(Supplied passage)
★ ★ ★

Estimate the vapor mole fraction of methanol corresponding to the liquid mole fraction of methanol of x = 0.15.

Let's try a few different functional forms as a data model; first linear, then quadratic, and then a power-law model.

As a first step, lets import some minimal needed packages, and build a plotting function.

In [7]:
import matplotlib.pyplot as plt
def make2plot(listx1,listy1,listx2,listy2,strlablx,strlably,strtitle):
    mydata = plt.figure(figsize = (10,5)) # build a square drawing canvass from figure class
    plt.plot(listx1,listy1, c='red', marker='v',linewidth=0) # basic data plot
    plt.plot(listx2,listy2, c='blue',linewidth=1) # basic model plot
    plt.xlabel(strlablx)
    plt.ylabel(strlably)
    plt.legend(['Observations','Model'])# modify for argument insertion
    plt.title(strtitle)
    plt.show()
    return

Next lets define some data models; linear, quadratic, and power-law

In [8]:
def linear(b0,b1,x):
    ''' 
    linear data model, b0,b1 are parameters
    return y = b0+b1*x
    '''
    linear=b0+b1*x
    return(linear)

def quadratic(b0,b1,b2,x):
    ''' 
    quadratic data model, b0,b1 are parameters
    return y = b0+b1*x+b2*x^2
    '''
    quadratic=b0+b1*x+b2*x**2
    return(quadratic)  

def powerlaw(b0,b1,b2,x):
    '''
    power law data model
    return y = b0 + b1*x**b2'''
    powerlaw=b0+b1*x**b2
    return(powerlaw)

def residue(list1,list2,list3):
    ''' 
    compute residues
    list3 = list1 - list2
    return residuals in list3
    '''
    if len(list1)!=len(list2) or len(list1)!=len(list3):
        print('Lists unequal length, undefined operations')
        return
    for i in range(len(list1)):
        list3[i]=list1[i]-list2[i]
    return(list3)

Now lets make some model fits (trial-and-error); First the needed data

In [9]:
xtable = [1.0,0.882,0.765,0.653,0.545,0.443,0.344,0.25,0.159,0.072,0]
ytable = [1.0 ,0.929 ,0.849 ,0.764 ,0.673 ,0.575 ,0.471 ,0.359 ,0.241 ,0.114 ,0]
In [10]:
# Fit a data model - linear model
intercept=float(input('Enter b0 value'))
slope=float(input('Enter b1 value'))
# build a data model
modelYYY = [] # empty list
for i in range(len(xtable)):
    modelYYY.append(linear(intercept,slope,xtable[i]))

★ ★ ★

(Supplied data)
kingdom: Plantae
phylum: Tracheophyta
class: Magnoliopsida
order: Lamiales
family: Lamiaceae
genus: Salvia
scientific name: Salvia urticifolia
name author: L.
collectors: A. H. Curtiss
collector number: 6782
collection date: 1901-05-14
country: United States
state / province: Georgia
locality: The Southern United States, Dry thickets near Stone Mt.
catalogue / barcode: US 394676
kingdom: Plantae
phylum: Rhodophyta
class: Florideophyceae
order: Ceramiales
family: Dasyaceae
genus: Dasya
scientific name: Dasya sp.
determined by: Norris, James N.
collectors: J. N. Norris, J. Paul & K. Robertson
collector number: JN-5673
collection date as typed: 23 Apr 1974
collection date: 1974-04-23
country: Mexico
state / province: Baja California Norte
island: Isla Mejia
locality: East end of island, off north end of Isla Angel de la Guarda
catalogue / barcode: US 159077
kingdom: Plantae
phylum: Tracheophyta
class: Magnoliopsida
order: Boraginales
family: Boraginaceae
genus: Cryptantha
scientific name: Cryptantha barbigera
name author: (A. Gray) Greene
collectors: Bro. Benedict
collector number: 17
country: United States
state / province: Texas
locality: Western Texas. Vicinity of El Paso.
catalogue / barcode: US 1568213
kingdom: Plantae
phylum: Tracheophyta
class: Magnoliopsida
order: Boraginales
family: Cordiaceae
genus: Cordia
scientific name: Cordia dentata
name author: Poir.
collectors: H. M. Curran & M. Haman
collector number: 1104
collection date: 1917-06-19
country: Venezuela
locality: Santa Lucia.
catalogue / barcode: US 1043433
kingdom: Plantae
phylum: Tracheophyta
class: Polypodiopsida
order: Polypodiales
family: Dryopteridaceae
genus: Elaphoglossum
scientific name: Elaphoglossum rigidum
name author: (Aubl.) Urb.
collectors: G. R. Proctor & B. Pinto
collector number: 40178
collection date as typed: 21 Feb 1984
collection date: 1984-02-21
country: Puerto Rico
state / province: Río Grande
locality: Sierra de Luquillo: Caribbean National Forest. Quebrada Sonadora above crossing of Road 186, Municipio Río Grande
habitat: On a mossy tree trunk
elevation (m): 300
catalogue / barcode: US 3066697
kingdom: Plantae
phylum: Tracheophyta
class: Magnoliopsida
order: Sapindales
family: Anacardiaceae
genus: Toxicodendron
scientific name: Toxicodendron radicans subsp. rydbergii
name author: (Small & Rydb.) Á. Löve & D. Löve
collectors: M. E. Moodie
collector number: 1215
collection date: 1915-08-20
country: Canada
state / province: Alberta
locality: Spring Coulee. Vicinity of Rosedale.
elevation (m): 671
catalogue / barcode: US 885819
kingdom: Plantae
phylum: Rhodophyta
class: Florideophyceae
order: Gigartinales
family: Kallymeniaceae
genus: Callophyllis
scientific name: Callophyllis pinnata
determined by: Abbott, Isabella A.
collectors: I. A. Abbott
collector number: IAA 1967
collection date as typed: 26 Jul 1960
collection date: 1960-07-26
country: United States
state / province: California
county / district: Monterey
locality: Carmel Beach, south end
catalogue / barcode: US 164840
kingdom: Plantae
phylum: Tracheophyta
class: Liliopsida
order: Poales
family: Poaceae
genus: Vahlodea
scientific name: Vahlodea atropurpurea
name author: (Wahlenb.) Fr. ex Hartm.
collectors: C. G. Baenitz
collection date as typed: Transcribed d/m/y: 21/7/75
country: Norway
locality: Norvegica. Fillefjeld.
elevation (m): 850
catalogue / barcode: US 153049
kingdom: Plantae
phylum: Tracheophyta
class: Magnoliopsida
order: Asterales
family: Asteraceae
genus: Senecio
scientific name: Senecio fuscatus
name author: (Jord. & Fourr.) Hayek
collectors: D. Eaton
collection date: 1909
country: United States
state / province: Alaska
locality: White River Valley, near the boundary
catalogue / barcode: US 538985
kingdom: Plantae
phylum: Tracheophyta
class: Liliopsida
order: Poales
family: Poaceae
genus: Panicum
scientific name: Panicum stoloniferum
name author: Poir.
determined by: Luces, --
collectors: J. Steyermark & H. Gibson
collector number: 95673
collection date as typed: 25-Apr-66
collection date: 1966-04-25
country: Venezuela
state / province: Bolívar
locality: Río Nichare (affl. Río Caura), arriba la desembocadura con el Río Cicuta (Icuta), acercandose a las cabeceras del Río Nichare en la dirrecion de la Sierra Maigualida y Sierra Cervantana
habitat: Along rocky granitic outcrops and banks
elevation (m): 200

★ ★ ★

(Directions for this task)
Please say whether each statement agrees with the methanol curve-fitting text, answering yes or no and quoting the words of the text that decide it. (a) The plotting function draws the model as a blue line. (b) The text tries the quadratic model before the linear one. (c) The residue function prints a message when the lists differ in length.

(Answer to the exercise)
(a) Yes: "plt.plot(listx2,listy2, c='blue',linewidth=1) # basic model plot"
(b) No: "first linear, then quadratic, and then a power-law model"
(c) Yes: "print('Lists unequal length, undefined operations')"